This is the mail archive of the
gdb-patches@sourceware.org
mailing list for the GDB project.
Re: [PATCH] Negative repeat count for 'x' command
- From: Toshihito Kikuchi <k dot toshihito at yahoo dot de>
- To: Pedro Alves <palves at redhat dot com>, gdb-patches at sourceware dot org
- Cc: Paul_Koning at Dell dot com, andrew dot burgess at embecosm dot com, jhb at freebsd dot org
- Date: Thu, 14 Apr 2016 17:29:00 -0700
- Subject: Re: [PATCH] Negative repeat count for 'x' command
- Authentication-results: sourceware.org; auth=none
- References: <F83BD80E-E1AA-4C1E-86BB-9A995B831256 at dell dot com> <1095889805 dot 138513 dot 1453786618993 dot JavaMail dot yahoo at mail dot yahoo dot com> <20160127160420 dot GM3338 at embecosm dot com> <AF6EBE4A-8B9B-4AB4-80D2-A38662F36F4A at dell dot com> <56AA013F dot 8010601 at redhat dot com> <56B7D0E3 dot 8020402 at yahoo dot de> <570B95AE dot 80406 at redhat dot com>
Hi Pedro,
We know we all are busy with our main work :).
I walked through all of your comments. Thank you for the thorough review.
Especially your suggestion for find_pc_sect_line gdb_insn_length is really
helpful. These functions are what I was looking for.
Well, I was not a patient person, so I've started a V2 thread two weeks ago.
(https://sourceware.org/ml/gdb-patches/2016-04/msg00023.html)
The difference between V1 and V2 was only NEWS file. Please ignore it. Once I
address all of the comments, I'll start a V3 thread.
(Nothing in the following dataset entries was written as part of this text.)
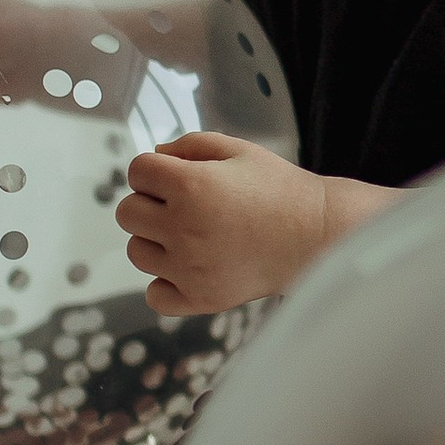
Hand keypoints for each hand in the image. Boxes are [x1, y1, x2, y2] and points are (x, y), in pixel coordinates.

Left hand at [116, 133, 327, 315]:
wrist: (316, 234)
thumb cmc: (279, 189)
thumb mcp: (238, 150)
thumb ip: (190, 146)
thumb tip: (154, 156)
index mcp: (190, 185)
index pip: (137, 171)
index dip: (155, 170)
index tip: (178, 176)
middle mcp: (183, 228)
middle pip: (127, 213)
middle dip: (150, 203)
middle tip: (185, 206)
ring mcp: (189, 268)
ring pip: (137, 252)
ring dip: (155, 241)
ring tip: (191, 236)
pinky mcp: (200, 299)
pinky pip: (155, 295)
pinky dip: (165, 284)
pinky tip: (188, 269)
Let me answer a couple of non-trivial questions. Otherwise fixes will be
included in V3.
>> +If a negative repeat count is specified for the formats @samp{s} or @samp{i},
>> +the absolute value of the given number of null-terminated strings or
>> +instructions before the address are displayed. For the @samp{i} format,
>> +we use line number information in the debug info to resolve a correct frame
>> +while dissasembling backward.
>
> What does "a correct frame" mean?
It seems that I was using a wrong term. Instead of 'frame', does 'procedure
boundary' make sense?
> Typo "previoius". Double-space after periods. This recursion sounds
> nasty -- sounds like if you request a high number of addresses, crossing
> many lines, we'll hit stack limits. Can we do without recursion?
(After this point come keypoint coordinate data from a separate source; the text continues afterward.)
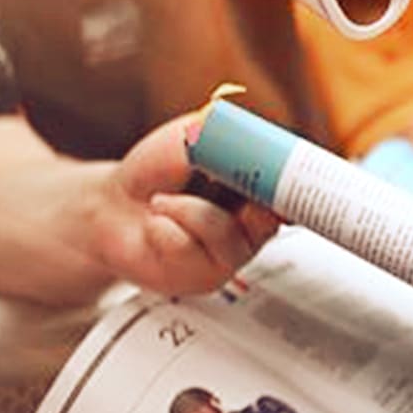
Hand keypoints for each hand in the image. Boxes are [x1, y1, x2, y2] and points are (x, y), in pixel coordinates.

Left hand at [86, 116, 280, 293]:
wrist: (110, 208)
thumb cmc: (153, 173)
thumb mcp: (190, 137)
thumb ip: (224, 137)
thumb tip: (252, 141)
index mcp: (257, 184)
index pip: (296, 185)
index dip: (303, 182)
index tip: (297, 172)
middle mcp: (252, 220)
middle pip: (277, 215)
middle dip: (256, 198)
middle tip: (235, 183)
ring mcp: (232, 251)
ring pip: (226, 233)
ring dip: (187, 211)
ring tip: (162, 202)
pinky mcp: (207, 275)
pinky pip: (193, 251)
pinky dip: (167, 232)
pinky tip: (156, 227)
Yeah, actually this was a painful part. Let me rethink a better algorithm
without using recursive calls (and VEC if possible).
>> + }
>> +
>> /* Print as many objects as specified in COUNT, at most maxelts per line,
>> with the address of the next one at the start of each line. */
>>
>> @@ -913,6 +1164,9 @@ do_examine (struct format_data fmt, struct gdbarch *gdbarch, CORE_ADDR addr)
>> printf_filtered ("\n");
>> gdb_flush (gdb_stdout);
>> }
>> +
>> + if (addr_rewound)
>
> addr_rewound != 0
>
> But actually, please make sure that "address == 0" is treated as a
> valid address (not just here, but in the whole patch), as it is valid
> on non-MMU machines. That may suggest using a separate boolean variable
> to represent "have address".
Thank you for the insightful comment! I never thought non-MMU architectures..
>> +
>> + const char TestStrings[] = {
>> + "ABCD"
>> + "EFGHIJKLMNOPQRSTUVWXYZ\0"
>> + "\0"
>> + "\0"
>> + "\u307B\u3052\u307B\u3052\0"
>> + "012345678901234567890123456789\0"
>> + "!!!!!!\0"
>> + };
>> +*/
>> +
>> +const char TestStrings[] = {
>> + 0x41, 0x42, 0x43, 0x44, 0x45, 0x46, 0x47, 0x48,
>
> I wonder whether 'A', 'B', etc. would work?
These test strings contain non-alphabetical characters shown as
"\u307B\u3052\u307B\u3052\0" above, and that syntax is not allowed without C99.
Also,
I want to keep the same style for 1-byte, 2-bytes, and 4-bytes test strings.
That's why I didn't use a character literals here. Do you have any thoughts?